*** Block opens ***

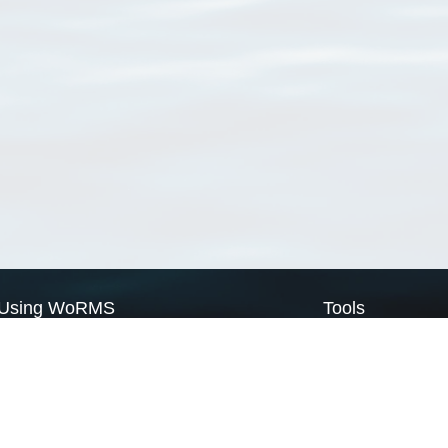
Using WoRMS
Tools
Citing WoRMS
WoRMS Match Tax
Terms of use
LifeWatch Match Ta
Request access
Webservices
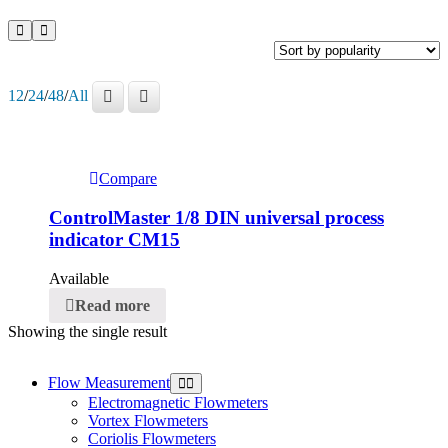
12
/
24
/
48
/
All
Compare
ControlMaster 1/8 DIN universal process
indicator CM15
Available
Read more
Showing the single result
Flow Measurement
Electromagnetic Flowmeters
Vortex Flowmeters
Coriolis Flowmeters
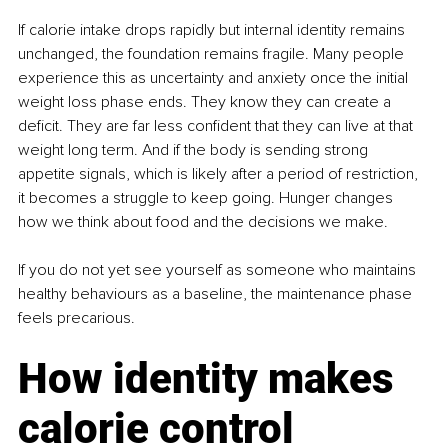
If calorie intake drops rapidly but internal identity remains 
unchanged, the foundation remains fragile. Many people 
experience this as uncertainty and anxiety once the initial 
weight loss phase ends. They know they can create a 
deficit. They are far less confident that they can live at that 
weight long term. And if the body is sending strong 
appetite signals, which is likely after a period of restriction, 
it becomes a struggle to keep going. Hunger changes 
how we think about food and the decisions we make.
If you do not yet see yourself as someone who maintains 
healthy behaviours as a baseline, the maintenance phase 
feels precarious.
How identity makes 
calorie control 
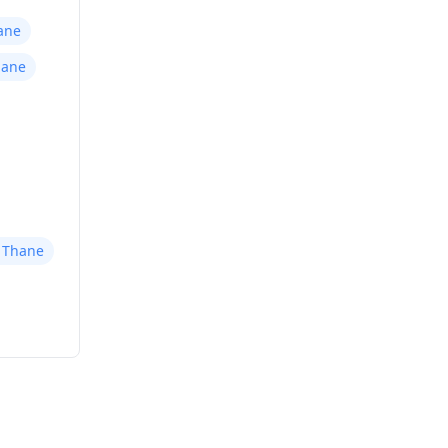
ane
hane
r Thane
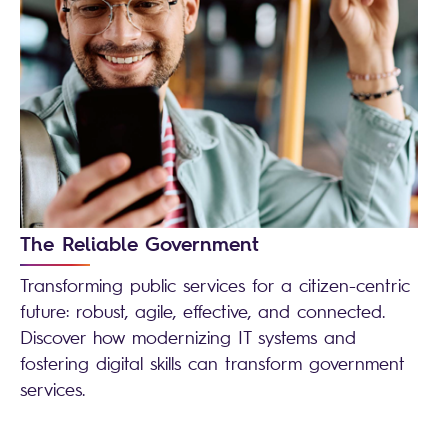
The Reliable Government
Transforming public services for a citizen-centric
future: robust, agile, effective, and connected.
Discover how modernizing IT systems and
fostering digital skills can transform government
services.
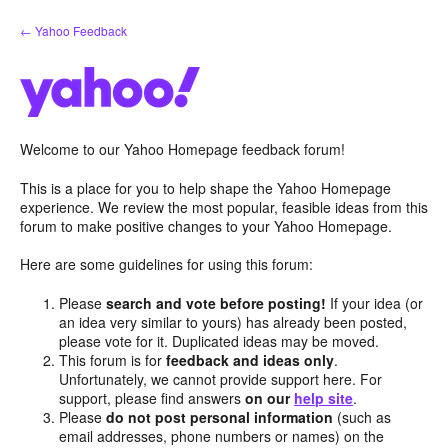
Skip
← Yahoo Feedback
to
content
Welcome to our Yahoo Homepage feedback forum!
This is a place for you to help shape the Yahoo Homepage
experience. We review the most popular, feasible ideas from this
forum to make positive changes to your Yahoo Homepage.
Here are some guidelines for using this forum:
Please
search and vote before posting!
If your idea (or
an idea very similar to yours) has already been posted,
please vote for it. Duplicated ideas may be moved.
This forum is for
feedback and ideas only
.
Unfortunately, we cannot provide support here. For
support, please find answers
on our
help site
.
Please
do not post personal information
(such as
email addresses, phone numbers or names) on the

*** Block closes ***

• [Exercise details]
Repeat everything in the entries above word for word, excluding the images.

• [Output for this task]
Using WoRMS
Tools
Citing WoRMS
WoRMS Match Tax
Terms of use
LifeWatch Match Ta
Request access
Webservices
12
/
24
/
48
/
All
Compare
ControlMaster 1/8 DIN universal process
indicator CM15
Available
Read more
Showing the single result
Flow Measurement
Electromagnetic Flowmeters
Vortex Flowmeters
Coriolis Flowmeters
If calorie intake drops rapidly but internal identity remains 
unchanged, the foundation remains fragile. Many people 
experience this as uncertainty and anxiety once the initial 
weight loss phase ends. They know they can create a 
deficit. They are far less confident that they can live at that 
weight long term. And if the body is sending strong 
appetite signals, which is likely after a period of restriction, 
it becomes a struggle to keep going. Hunger changes 
how we think about food and the decisions we make.
If you do not yet see yourself as someone who maintains 
healthy behaviours as a baseline, the maintenance phase 
feels precarious.
How identity makes 
calorie control 
ane
hane
r Thane
The Reliable Government
Transforming public services for a citizen-centric
future: robust, agile, effective, and connected.
Discover how modernizing IT systems and
fostering digital skills can transform government
services.
Skip
← Yahoo Feedback
to
content
Welcome to our Yahoo Homepage feedback forum!
This is a place for you to help shape the Yahoo Homepage
experience. We review the most popular, feasible ideas from this
forum to make positive changes to your Yahoo Homepage.
Here are some guidelines for using this forum:
Please
search and vote before posting!
If your idea (or
an idea very similar to yours) has already been posted,
please vote for it. Duplicated ideas may be moved.
This forum is for
feedback and ideas only
.
Unfortunately, we cannot provide support here. For
support, please find answers
on our
help site
.
Please
do not post personal information
(such as
email addresses, phone numbers or names) on the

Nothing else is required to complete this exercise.